Young people are leading the HIV prevention revolution, but remain disproportionately affected by HIV. UNFPA works in toward an HIV-free generation by promoting human rights and gender equality through four core areas:

  • providing young people with information to acquire knowledge
  • providing young people with opportunities to develop life skills
  • providing young people with access to sexual and reproductive health services and commodities for pregnancy and HIV protection and treatment, care and support; and
  • creating a safe and supportive environment that does not discriminate or hinder young people’s access to services

UNFPA leads efforts to promote comprehensive, evidence-based prevention strategies for young people and also seeks to involve youth in the design, implementation and evaluation of HIV programmes that affect their lives.

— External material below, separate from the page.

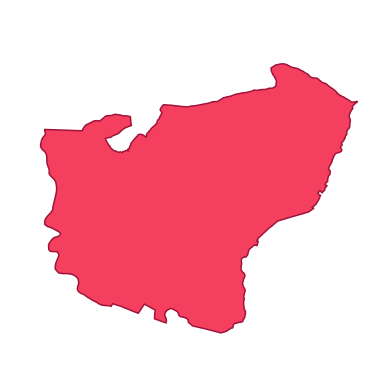 Haghig, Covasna, Romania, rotated 6°
{"feature_id": "2599482B24219232325482", "entity_name": "Haghig", "entity_type": "district", "adm_level": 2, "iso_a3": "ROU", "parent_name": "Romania", "parent_adm1": "Covasna", "projection": "equal_earth", "projection_center": [25.634, 45.863], "detail": "fine", "context": "isolated", "style": "filled", "palette": "rose", "viewbox_px": 384, "rotation_deg": 6, "n_neighbors": 0, "source": "geoboundaries", "source_scale": "gbopen_adm2", "svg_char_len": 5987}
<svg xmlns="http://www.w3.org/2000/svg" viewBox="0 0 384 384"><g transform="rotate(6 192 192)"><path d="M347.5,84.7L346.2,84.8L342.3,85.9L340.8,85.7L337.7,83.9L334.2,82.5L333.1,81.7L331.8,81.5L327.9,79.7L326.3,78.8L326.2,78.4L326.0,78.5L325.0,77.3L323.3,75.9L320.9,74.5L317.6,72.8L314.2,70.4L313.6,70.1L312.4,70.1L311.6,69.7L310.0,69.4L307.1,67.5L304.9,65.9L303.8,65.7L300.5,65.9L298.1,65.3L297.0,64.6L295.0,62.8L294.5,62.5L291.8,61.6L290.1,60.4L288.1,59.8L284.5,58.3L277.8,57.4L272.6,55.3L269.8,55.0L268.2,55.1L265.9,55.6L264.0,56.4L262.0,56.9L257.7,60.4L257.9,60.8L257.8,61.7L258.2,63.0L259.2,65.2L260.1,66.7L261.9,68.7L264.2,72.3L264.4,73.1L264.3,78.0L261.3,80.3L257.6,80.8L254.8,82.2L250.2,82.9L246.0,84.1L243.1,84.1L240.9,85.5L238.9,86.2L236.8,87.0L232.1,88.1L225.3,90.2L220.6,92.6L216.0,94.0L215.0,94.5L213.2,95.2L208.7,98.7L207.2,99.5L203.2,100.0L199.6,101.8L196.1,102.8L187.2,105.6L181.6,106.8L178.8,107.9L170.6,108.0L162.5,107.9L156.1,108.1L154.6,108.3L154.2,108.5L152.4,111.4L151.7,113.5L153.5,115.9L153.7,116.6L153.6,117.1L152.5,119.6L151.5,122.9L150.2,124.2L150.0,125.3L149.9,127.0L147.9,129.7L145.4,132.4L141.1,138.8L140.8,139.3L140.8,141.5L140.6,142.3L137.9,140.7L136.4,140.0L133.7,140.1L133.1,140.4L132.2,141.1L131.7,142.1L129.6,144.7L126.3,149.8L126.1,151.2L125.2,153.9L125.2,154.2L125.5,154.5L125.5,154.8L124.2,155.7L123.9,156.0L123.7,156.5L123.7,157.0L124.2,157.6L122.3,157.4L120.2,158.8L119.1,159.0L118.4,160.1L116.4,159.5L115.8,159.9L114.4,160.2L111.6,159.1L110.7,159.4L110.2,159.3L108.9,158.2L107.1,157.3L105.6,155.2L103.7,153.3L100.3,148.3L100.8,147.8L101.8,147.0L103.3,146.8L105.3,146.1L105.9,145.8L106.3,145.3L106.5,144.9L109.6,143.3L112.6,141.5L113.5,140.7L115.7,138.0L117.9,135.9L121.2,133.9L124.1,132.6L124.8,132.1L124.1,130.0L122.9,123.6L120.8,123.2L118.7,123.1L115.6,123.5L113.0,123.0L107.3,122.7L104.7,124.1L99.0,125.2L98.1,125.6L94.5,129.5L92.7,131.0L89.5,131.0L86.8,131.7L84.2,133.5L79.8,136.2L78.7,137.3L76.2,142.2L76.2,142.6L39.0,145.2L39.1,146.3L39.5,147.5L40.0,148.5L40.1,149.2L40.0,150.1L39.1,151.9L37.8,153.6L37.2,155.4L36.9,156.7L36.6,159.8L36.5,161.2L36.7,162.6L37.3,163.7L38.6,165.3L41.4,167.4L42.6,168.8L43.3,170.1L43.9,172.0L44.4,176.0L44.8,178.5L45.8,181.1L47.2,183.5L47.7,185.3L48.0,188.7L49.1,190.2L53.9,194.1L55.1,195.8L56.0,197.9L57.1,202.8L57.1,207.2L55.3,220.9L55.2,221.8L55.4,223.3L55.2,224.4L54.6,225.7L53.3,227.8L50.9,231.0L49.7,233.0L48.9,234.7L48.5,236.3L49.0,239.6L52.0,241.5L54.5,241.9L56.7,242.6L64.2,245.7L65.5,247.0L65.6,248.1L64.0,249.9L59.7,251.7L58.6,252.8L57.3,254.4L55.5,257.5L55.1,259.0L54.9,260.3L55.6,264.1L56.3,265.1L57.4,265.8L60.0,265.8L63.3,265.5L64.6,266.1L66.0,267.9L66.2,269.1L66.0,270.5L65.3,272.4L63.9,277.4L63.8,281.3L64.2,283.1L67.1,285.7L68.0,286.4L70.0,286.6L72.8,286.6L76.1,286.2L78.0,286.2L80.9,286.4L82.5,286.8L84.0,287.4L86.2,288.7L87.1,289.6L87.8,290.7L88.8,293.6L88.8,294.6L88.1,299.2L88.2,300.9L88.9,302.0L89.8,303.1L92.3,304.5L94.7,305.0L99.0,307.5L105.1,310.3L109.4,312.0L110.8,312.8L112.3,313.4L114.2,313.9L117.2,314.0L121.3,313.8L123.7,314.1L124.6,311.4L133.3,313.1L146.2,316.9L151.3,318.2L155.1,310.8L156.4,308.5L167.9,313.3L167.7,314.6L167.7,316.0L167.9,322.0L179.8,324.9L180.1,323.2L179.8,321.6L179.4,320.4L178.0,318.0L177.6,316.4L178.5,313.9L179.7,312.2L181.4,311.0L183.2,310.0L184.2,310.1L189.1,312.1L190.0,312.7L190.8,313.6L191.8,315.9L192.6,316.7L193.8,317.2L197.2,317.5L199.5,318.2L200.8,318.9L201.5,319.7L201.8,320.9L201.9,321.8L206.3,324.9L207.2,325.2L218.9,326.6L234.8,329.0L235.6,329.0L236.9,328.6L240.6,327.0L245.1,323.3L245.8,323.0L246.5,323.0L246.7,322.8L246.9,321.8L246.9,320.2L247.2,319.5L248.0,318.6L249.1,317.9L250.2,317.8L250.9,317.3L253.8,316.4L255.1,316.2L256.2,314.9L256.2,314.3L256.4,313.6L256.5,313.2L257.3,312.0L257.7,309.9L257.6,308.8L258.0,307.4L257.7,306.1L257.7,305.4L257.6,305.0L255.9,302.4L255.9,301.0L255.4,300.2L255.0,296.8L254.8,296.2L254.7,295.5L255.1,294.1L255.0,293.0L255.2,292.5L254.4,291.2L254.4,289.9L254.6,289.6L254.6,288.0L255.2,284.4L254.9,283.3L252.9,280.6L251.8,277.6L251.8,276.9L252.2,275.8L252.2,273.8L253.1,271.6L253.4,269.5L253.1,268.7L252.6,267.9L252.0,267.2L250.6,266.3L249.5,265.1L249.0,264.0L248.7,262.8L248.6,261.9L248.9,257.9L248.3,255.8L248.2,254.7L248.4,253.2L248.7,252.5L250.0,251.6L252.4,251.0L253.4,249.6L253.9,248.7L254.4,244.7L255.3,242.6L259.5,238.3L259.9,238.1L261.3,238.6L262.4,238.2L262.5,238.0L262.4,237.3L263.0,234.5L262.9,234.4L262.5,234.6L262.3,234.5L262.3,234.2L261.6,233.8L261.9,233.2L262.3,233.0L262.3,232.8L262.0,232.4L262.4,232.0L262.4,231.7L262.8,230.9L272.9,219.3L274.4,218.1L279.6,212.5L280.4,211.9L289.5,208.0L309.3,200.0L310.0,199.6L314.6,195.8L314.5,195.5L313.2,194.7L314.8,193.3L315.1,192.4L316.3,191.7L316.7,191.0L318.9,186.3L319.4,184.9L319.6,183.7L320.2,182.0L320.0,181.8L318.4,181.4L317.9,180.7L317.5,180.5L317.4,180.0L318.2,179.0L318.2,177.7L318.6,177.3L319.6,177.5L319.9,177.6L320.3,178.4L321.1,179.0L321.5,179.2L321.8,179.1L321.9,178.1L323.4,176.9L323.7,176.2L323.9,174.0L324.6,173.2L325.6,171.7L325.4,171.5L324.9,172.1L324.5,172.0L324.6,171.4L323.6,170.7L323.6,170.3L324.4,168.8L325.9,167.1L325.5,165.7L326.1,161.8L327.2,160.3L327.4,159.3L327.3,158.3L327.4,157.1L327.0,156.8L326.9,156.2L326.3,155.5L325.3,155.2L325.3,154.9L325.4,154.5L325.7,152.6L326.9,150.3L327.7,148.0L328.1,147.2L328.2,145.2L328.8,143.8L329.1,142.3L329.8,140.5L330.4,139.4L331.4,138.4L335.0,136.9L336.1,136.0L336.5,135.3L336.6,134.9L336.4,134.2L335.2,132.3L334.9,131.6L335.2,130.9L336.1,130.3L336.3,129.9L336.2,129.1L335.5,127.9L335.6,127.3L336.7,126.3L336.8,125.6L337.9,124.1L338.0,123.1L338.7,122.2L338.7,121.9L338.5,121.2L338.7,120.3L340.0,118.4L339.6,117.3L339.7,116.2L339.9,115.4L339.9,114.6L340.4,113.4L341.4,112.5L342.0,111.0L342.0,108.9L341.8,107.6L342.1,105.0L341.5,102.6L340.5,101.3L340.3,100.2L340.5,98.7L341.3,95.9L342.0,94.1L342.4,93.4L342.9,92.8L343.1,92.1L343.0,91.5L342.5,90.2L342.7,89.8L344.6,87.4L345.2,86.9L345.6,86.2L346.5,85.7L346.7,85.1L347.5,84.7Z" fill="#f43f5e" stroke="#9f1239" stroke-width="1.5"/></g></svg>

Youth in times of crisis: Focusing on the needs of young people in extreme situations

Life in crisis zones can be deeply troubling to anyone. Some factors that may leave young people especially vulnerable in such situations include: the absence of role models, the breakdown of social and cultural systems, personal traumas such as the loss of family members, exposure to violence and chaos, and the disruption of school and friendships.
Such factors may lead to early sexual initiation and other high-risk behavior, including drug and alcohol abuse. Displaced young people are particularly vulnerable to HIV, and they urgently need information and services to protect themselves from disease and unintended pregnancies.
When disaster strike, UNFPA works to protect the sexual and reproductive health of those affected, with an emphasis on the special needs of young people.
UNFPA also pays particular attention to the needs of young people as the acute crisis moves into the reconstruction phase. Protection programmes and the provision of vocational training and other life skills education can be instrumental in helping them put their lives back together and contribute to the rebuilding of their communities.